Rooted in documentary, concerned with social issues, the kids from Cia de Foto never sign their images individually. Furthermore, they always discuss the themes, aesthetic issues and choices that arise in the course of the project. This makes it impossible to know who took the photo.
They can afford the luxury of this cohesiveness by taking on commissions on the side, mainly in the communication and corporate sectors. The group has also worked on such in-depth subjects as an outdoor boxing club (now closed) under one of Sao Paulo’s ring road’s interchanges, or daily life on La Paulista, the main thoroughfare of Latin America’s economic and financial hub, with its vibrant, muted tones, complete with shards of glass and metal, and a white-collar population in shirt-sleeves, carrying attaché cases, alone in a sterile environment.
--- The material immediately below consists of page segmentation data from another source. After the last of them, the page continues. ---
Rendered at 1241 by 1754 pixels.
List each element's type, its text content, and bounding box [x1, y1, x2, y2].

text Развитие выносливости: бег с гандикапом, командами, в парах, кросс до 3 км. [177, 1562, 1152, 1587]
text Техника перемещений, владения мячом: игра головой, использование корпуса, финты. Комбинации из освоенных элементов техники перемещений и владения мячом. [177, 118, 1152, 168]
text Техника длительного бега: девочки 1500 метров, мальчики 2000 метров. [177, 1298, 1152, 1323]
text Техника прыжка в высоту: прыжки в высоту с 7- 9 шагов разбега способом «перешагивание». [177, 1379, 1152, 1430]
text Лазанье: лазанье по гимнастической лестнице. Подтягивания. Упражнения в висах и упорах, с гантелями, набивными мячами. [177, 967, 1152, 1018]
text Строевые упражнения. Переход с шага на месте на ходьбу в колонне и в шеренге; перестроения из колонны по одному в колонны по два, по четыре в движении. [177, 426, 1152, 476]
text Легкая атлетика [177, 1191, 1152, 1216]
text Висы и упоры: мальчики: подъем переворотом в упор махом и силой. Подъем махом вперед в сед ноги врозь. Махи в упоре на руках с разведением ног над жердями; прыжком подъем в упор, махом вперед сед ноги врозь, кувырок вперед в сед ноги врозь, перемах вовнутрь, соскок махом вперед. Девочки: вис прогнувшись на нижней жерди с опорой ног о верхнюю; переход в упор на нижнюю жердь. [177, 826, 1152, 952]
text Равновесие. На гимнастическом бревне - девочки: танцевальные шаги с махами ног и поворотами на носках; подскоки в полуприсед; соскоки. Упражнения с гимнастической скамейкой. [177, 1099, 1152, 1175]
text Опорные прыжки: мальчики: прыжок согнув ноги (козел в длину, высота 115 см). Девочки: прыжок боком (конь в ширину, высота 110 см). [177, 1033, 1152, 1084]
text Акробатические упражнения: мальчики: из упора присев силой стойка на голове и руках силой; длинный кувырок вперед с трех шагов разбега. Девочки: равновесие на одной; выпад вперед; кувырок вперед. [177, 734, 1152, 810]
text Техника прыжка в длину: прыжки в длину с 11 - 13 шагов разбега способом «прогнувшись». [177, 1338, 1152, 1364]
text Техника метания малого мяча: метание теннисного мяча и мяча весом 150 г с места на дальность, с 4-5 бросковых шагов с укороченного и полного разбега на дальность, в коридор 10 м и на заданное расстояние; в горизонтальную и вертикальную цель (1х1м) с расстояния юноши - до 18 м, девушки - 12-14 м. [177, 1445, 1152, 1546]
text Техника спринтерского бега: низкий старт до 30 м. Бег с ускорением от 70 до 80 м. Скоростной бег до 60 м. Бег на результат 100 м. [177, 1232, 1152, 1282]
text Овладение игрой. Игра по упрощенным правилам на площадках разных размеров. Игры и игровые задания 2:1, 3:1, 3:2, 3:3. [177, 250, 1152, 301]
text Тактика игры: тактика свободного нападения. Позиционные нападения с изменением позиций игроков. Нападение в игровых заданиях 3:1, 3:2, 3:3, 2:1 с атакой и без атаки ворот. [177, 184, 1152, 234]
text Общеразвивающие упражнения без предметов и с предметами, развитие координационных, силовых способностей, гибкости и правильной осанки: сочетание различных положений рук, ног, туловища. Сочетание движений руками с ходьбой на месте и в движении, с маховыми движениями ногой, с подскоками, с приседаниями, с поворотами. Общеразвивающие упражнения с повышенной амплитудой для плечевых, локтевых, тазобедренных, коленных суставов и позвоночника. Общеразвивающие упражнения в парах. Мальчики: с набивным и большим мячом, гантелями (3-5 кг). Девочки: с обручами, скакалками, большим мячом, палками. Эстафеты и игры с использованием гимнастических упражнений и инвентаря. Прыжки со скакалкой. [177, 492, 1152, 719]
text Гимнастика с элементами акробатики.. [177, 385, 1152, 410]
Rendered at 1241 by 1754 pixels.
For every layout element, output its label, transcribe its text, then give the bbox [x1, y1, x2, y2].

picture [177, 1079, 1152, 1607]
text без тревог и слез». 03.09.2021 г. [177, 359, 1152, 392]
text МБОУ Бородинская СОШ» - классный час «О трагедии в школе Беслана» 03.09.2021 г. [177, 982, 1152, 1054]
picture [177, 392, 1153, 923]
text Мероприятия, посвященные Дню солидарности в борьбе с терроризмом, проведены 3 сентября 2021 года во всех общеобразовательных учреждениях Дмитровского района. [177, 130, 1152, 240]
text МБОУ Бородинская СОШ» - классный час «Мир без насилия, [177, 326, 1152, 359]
Avoiding clichés, the members of Cia de Foto decided to portray their megalopolis under the rain – simultaneously raising the issue of the floods that lingered for weeks in badly drained neighbourhoods. Cia de Foto always focus on themes that address the human condition, its frailty, and the issues and risks related to images. Their involvement in this though process has led to radical choices in subjects and the way they present them, exemplified in two remarkable videos they produced about their work. One is dedicated to a squat shaped like a “vertical favela” in Sao Paulo’s historic centre, alternating slow-paced, subtle, beautifully dignified portraits with static shots in slow motion. The other video – their “shoebox” – brings together hundreds of family photos, with an emphasis on their infant children, at a frantic, happy, tender pace.
The series they are presenting at Photoquai – their vision of the Bahia carnival, the most photographed event in the country, and also the blackest and most clichéd – sums up their approach: only five images of the ecstatic crowd, suggesting contemporary religious paintings in vibrant lighting. We do not know who actually took them. Just Cia de Foto.